Work to complete: For the entries that follow, restate word for word the line containing "high amount of", the line containing "is an image", and every line that lies between them.

Information provided:

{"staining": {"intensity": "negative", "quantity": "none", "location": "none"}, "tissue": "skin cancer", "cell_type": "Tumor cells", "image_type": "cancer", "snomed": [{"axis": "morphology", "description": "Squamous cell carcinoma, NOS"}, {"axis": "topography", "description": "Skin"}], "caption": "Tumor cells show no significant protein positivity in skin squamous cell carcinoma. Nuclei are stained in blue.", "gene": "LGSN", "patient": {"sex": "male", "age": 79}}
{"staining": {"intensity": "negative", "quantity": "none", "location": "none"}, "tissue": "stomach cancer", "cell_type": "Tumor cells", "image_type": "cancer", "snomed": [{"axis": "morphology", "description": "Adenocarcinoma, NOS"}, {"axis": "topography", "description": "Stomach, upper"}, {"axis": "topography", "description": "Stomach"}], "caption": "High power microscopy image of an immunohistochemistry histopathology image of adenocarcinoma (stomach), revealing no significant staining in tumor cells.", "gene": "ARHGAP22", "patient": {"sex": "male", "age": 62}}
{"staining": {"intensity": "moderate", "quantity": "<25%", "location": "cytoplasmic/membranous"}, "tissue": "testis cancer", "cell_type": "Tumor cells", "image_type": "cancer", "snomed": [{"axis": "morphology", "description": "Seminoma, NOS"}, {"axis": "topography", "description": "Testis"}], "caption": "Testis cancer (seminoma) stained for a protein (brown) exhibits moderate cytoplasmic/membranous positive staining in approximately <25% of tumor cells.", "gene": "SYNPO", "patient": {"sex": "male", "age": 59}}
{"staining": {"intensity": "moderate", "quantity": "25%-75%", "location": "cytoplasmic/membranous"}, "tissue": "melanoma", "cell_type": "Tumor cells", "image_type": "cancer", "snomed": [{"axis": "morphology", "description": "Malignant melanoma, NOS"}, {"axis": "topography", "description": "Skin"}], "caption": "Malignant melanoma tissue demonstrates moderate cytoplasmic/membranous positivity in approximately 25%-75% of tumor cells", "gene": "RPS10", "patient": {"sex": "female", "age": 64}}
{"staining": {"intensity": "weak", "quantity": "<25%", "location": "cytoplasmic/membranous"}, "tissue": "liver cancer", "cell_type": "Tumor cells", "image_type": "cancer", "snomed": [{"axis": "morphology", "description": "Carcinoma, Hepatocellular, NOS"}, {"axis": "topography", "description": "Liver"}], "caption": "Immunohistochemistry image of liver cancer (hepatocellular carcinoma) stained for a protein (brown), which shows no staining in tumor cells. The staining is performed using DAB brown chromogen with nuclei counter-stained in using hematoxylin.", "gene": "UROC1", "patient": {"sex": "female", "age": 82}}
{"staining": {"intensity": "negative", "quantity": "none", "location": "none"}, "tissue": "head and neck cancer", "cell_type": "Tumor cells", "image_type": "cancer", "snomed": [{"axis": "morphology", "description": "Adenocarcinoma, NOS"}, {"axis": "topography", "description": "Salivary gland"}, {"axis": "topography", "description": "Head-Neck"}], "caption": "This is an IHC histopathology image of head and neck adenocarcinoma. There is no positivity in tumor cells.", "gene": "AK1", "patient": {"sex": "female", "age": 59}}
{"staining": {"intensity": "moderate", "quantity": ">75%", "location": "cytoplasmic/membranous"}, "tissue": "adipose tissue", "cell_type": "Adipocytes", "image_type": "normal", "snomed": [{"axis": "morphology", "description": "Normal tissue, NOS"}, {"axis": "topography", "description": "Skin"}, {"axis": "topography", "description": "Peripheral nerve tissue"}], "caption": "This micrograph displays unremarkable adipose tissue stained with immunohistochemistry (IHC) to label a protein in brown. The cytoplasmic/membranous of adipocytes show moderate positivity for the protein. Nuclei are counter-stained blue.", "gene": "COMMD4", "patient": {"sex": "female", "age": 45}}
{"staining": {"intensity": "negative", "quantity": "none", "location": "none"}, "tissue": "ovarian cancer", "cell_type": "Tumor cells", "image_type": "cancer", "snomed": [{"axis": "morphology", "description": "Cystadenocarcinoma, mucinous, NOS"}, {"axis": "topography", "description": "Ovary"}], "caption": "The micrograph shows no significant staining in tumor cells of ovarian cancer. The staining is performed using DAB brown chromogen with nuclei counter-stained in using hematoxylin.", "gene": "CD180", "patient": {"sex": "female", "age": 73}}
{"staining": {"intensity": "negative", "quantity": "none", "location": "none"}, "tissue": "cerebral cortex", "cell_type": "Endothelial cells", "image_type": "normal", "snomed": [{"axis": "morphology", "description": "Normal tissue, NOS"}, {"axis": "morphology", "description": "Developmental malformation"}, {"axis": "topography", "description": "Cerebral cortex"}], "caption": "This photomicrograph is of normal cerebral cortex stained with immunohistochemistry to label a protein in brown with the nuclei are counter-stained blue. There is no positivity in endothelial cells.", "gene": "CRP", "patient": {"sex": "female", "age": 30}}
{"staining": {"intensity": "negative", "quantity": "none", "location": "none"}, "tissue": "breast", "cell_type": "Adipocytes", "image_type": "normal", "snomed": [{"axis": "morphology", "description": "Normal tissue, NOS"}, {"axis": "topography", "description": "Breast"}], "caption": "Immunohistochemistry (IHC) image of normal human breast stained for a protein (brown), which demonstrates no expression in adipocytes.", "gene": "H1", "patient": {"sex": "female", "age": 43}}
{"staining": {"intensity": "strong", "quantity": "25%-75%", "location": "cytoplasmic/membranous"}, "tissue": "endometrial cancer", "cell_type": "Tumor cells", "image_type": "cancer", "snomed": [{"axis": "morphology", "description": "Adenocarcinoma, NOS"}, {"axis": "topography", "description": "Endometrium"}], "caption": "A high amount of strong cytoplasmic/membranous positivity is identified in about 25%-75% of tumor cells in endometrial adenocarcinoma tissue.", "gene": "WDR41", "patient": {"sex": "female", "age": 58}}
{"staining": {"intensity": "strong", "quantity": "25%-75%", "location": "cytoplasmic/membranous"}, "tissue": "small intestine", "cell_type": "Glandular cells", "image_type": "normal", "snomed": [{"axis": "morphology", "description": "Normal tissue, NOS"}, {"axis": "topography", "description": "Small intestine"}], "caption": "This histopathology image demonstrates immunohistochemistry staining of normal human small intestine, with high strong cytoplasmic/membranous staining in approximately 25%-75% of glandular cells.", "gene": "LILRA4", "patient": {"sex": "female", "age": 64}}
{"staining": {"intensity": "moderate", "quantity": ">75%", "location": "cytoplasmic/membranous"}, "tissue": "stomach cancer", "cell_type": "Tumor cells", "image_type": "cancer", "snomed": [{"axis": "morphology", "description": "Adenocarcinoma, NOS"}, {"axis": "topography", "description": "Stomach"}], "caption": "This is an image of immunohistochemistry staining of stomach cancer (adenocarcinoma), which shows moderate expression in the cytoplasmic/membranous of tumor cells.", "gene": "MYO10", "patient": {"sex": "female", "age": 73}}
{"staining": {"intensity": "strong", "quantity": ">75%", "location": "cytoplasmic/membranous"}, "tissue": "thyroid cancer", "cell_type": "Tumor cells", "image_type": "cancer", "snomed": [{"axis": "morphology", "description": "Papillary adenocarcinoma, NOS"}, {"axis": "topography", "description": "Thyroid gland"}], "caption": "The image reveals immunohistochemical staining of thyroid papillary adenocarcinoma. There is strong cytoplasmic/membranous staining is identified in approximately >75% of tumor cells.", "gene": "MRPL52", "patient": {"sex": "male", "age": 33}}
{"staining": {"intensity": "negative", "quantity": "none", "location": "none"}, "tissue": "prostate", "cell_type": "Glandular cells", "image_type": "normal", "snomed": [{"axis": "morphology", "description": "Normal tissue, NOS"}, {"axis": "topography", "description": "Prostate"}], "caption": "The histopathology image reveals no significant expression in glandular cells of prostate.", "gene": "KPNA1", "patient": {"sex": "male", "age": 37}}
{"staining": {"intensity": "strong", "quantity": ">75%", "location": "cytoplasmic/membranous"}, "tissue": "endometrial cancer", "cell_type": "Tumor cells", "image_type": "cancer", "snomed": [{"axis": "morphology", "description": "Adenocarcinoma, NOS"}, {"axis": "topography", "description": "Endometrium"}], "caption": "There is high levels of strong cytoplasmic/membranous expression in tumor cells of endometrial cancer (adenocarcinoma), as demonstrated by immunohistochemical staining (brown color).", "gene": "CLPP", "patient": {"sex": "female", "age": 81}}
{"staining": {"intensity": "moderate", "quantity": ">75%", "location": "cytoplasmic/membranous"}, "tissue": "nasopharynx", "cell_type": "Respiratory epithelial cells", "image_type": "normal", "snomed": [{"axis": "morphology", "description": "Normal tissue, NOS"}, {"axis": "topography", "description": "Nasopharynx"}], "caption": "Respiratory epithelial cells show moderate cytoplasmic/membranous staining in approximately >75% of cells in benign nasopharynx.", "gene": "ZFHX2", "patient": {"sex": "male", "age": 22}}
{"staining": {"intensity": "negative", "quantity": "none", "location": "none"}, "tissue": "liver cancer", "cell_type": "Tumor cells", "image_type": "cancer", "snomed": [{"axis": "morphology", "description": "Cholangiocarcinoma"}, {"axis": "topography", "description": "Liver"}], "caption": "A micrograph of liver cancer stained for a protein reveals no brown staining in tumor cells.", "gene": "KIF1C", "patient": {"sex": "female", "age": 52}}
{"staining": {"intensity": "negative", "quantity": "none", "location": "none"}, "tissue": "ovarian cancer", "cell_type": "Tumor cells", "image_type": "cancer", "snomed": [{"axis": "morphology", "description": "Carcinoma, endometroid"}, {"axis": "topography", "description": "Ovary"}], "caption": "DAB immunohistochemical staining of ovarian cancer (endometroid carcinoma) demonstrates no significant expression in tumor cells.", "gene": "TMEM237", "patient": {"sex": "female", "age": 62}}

Exercise solution:
{"staining": {"intensity": "strong", "quantity": "25%-75%", "location": "cytoplasmic/membranous"}, "tissue": "endometrial cancer", "cell_type": "Tumor cells", "image_type": "cancer", "snomed": [{"axis": "morphology", "description": "Adenocarcinoma, NOS"}, {"axis": "topography", "description": "Endometrium"}], "caption": "A high amount of strong cytoplasmic/membranous positivity is identified in about 25%-75% of tumor cells in endometrial adenocarcinoma tissue.", "gene": "WDR41", "patient": {"sex": "female", "age": 58}}
{"staining": {"intensity": "strong", "quantity": "25%-75%", "location": "cytoplasmic/membranous"}, "tissue": "small intestine", "cell_type": "Glandular cells", "image_type": "normal", "snomed": [{"axis": "morphology", "description": "Normal tissue, NOS"}, {"axis": "topography", "description": "Small intestine"}], "caption": "This histopathology image demonstrates immunohistochemistry staining of normal human small intestine, with high strong cytoplasmic/membranous staining in approximately 25%-75% of glandular cells.", "gene": "LILRA4", "patient": {"sex": "female", "age": 64}}
{"staining": {"intensity": "moderate", "quantity": ">75%", "location": "cytoplasmic/membranous"}, "tissue": "stomach cancer", "cell_type": "Tumor cells", "image_type": "cancer", "snomed": [{"axis": "morphology", "description": "Adenocarcinoma, NOS"}, {"axis": "topography", "description": "Stomach"}], "caption": "This is an image of immunohistochemistry staining of stomach cancer (adenocarcinoma), which shows moderate expression in the cytoplasmic/membranous of tumor cells.", "gene": "MYO10", "patient": {"sex": "female", "age": 73}}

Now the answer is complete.